### ASSIGNMENT
Return the part of the listing that opens with the line containing "Official tally requires volume, unit ft³." and closes with the line containing "Measured volume: 931.2162 m³", both of those lines included, reproducing each line precisely and omitting the pictures.

### PROVIDED DATA
↓

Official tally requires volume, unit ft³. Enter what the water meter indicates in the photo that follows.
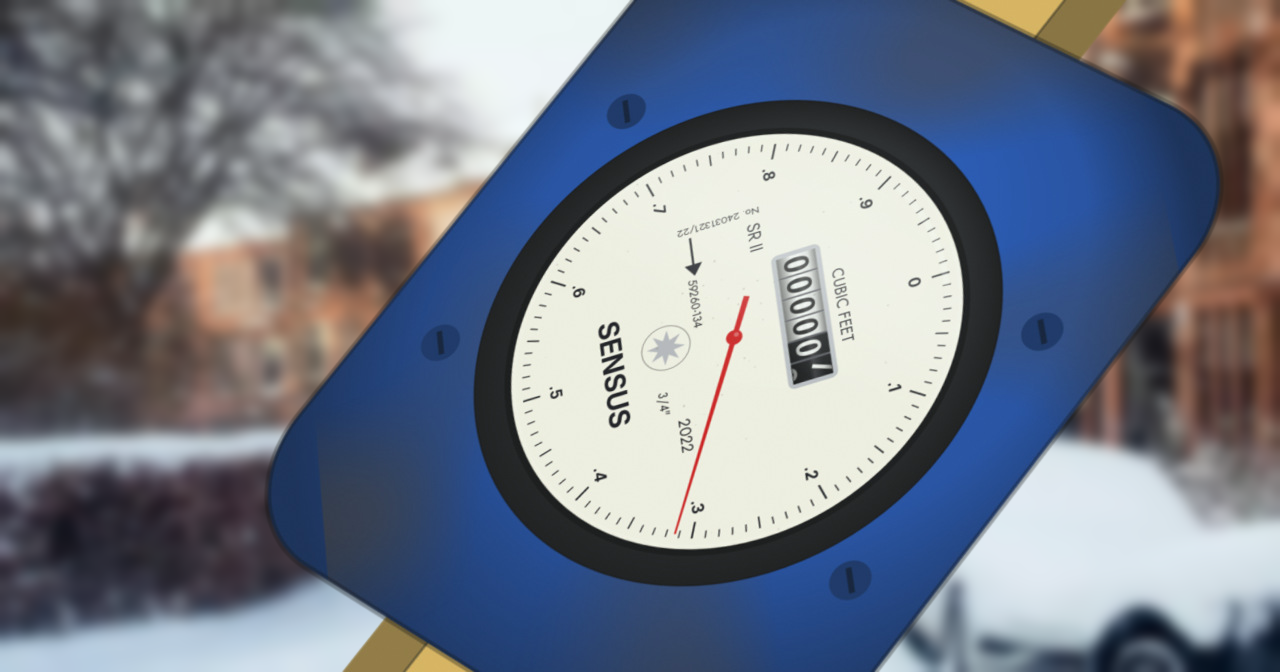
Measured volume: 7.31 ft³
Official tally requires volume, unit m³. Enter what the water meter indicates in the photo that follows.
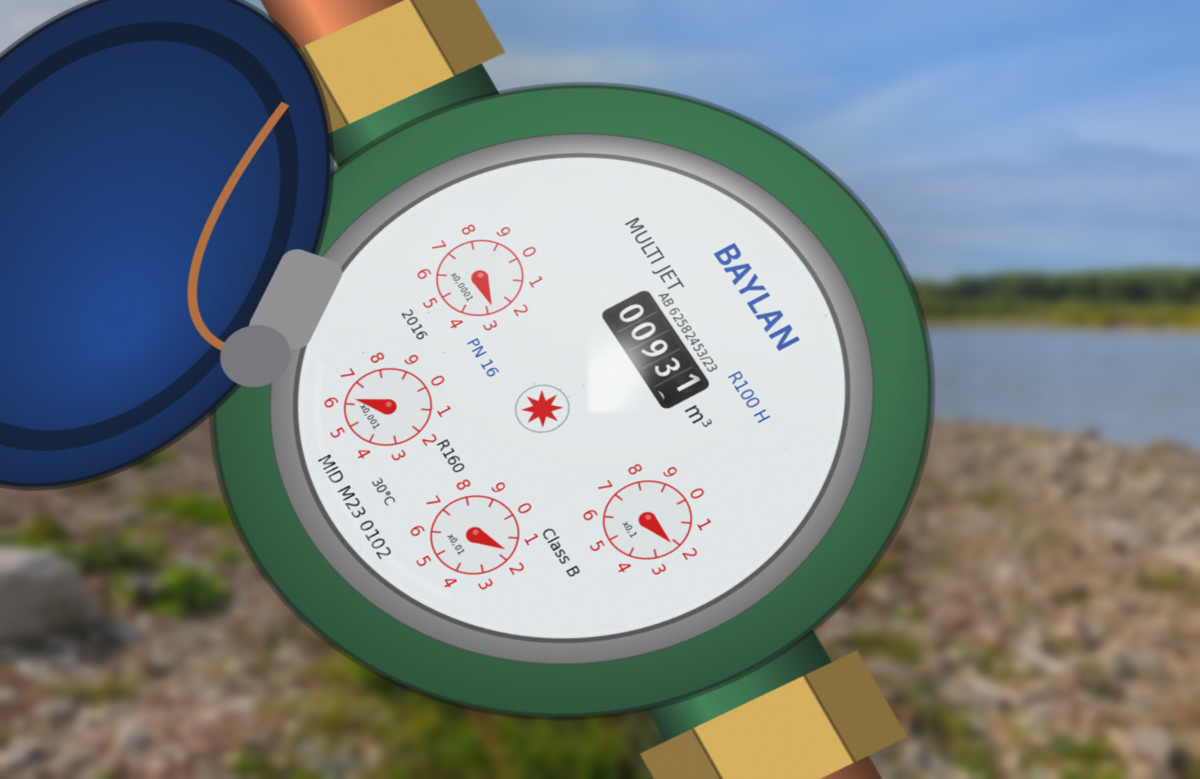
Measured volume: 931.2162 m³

↑
↓

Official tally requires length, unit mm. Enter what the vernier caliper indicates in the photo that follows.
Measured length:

↑

### EXERCISE RESPONSE
Official tally requires volume, unit ft³. Enter what the water meter indicates in the photo that follows.
Measured volume: 7.31 ft³
Official tally requires volume, unit m³. Enter what the water meter indicates in the photo that follows.
Measured volume: 931.2162 m³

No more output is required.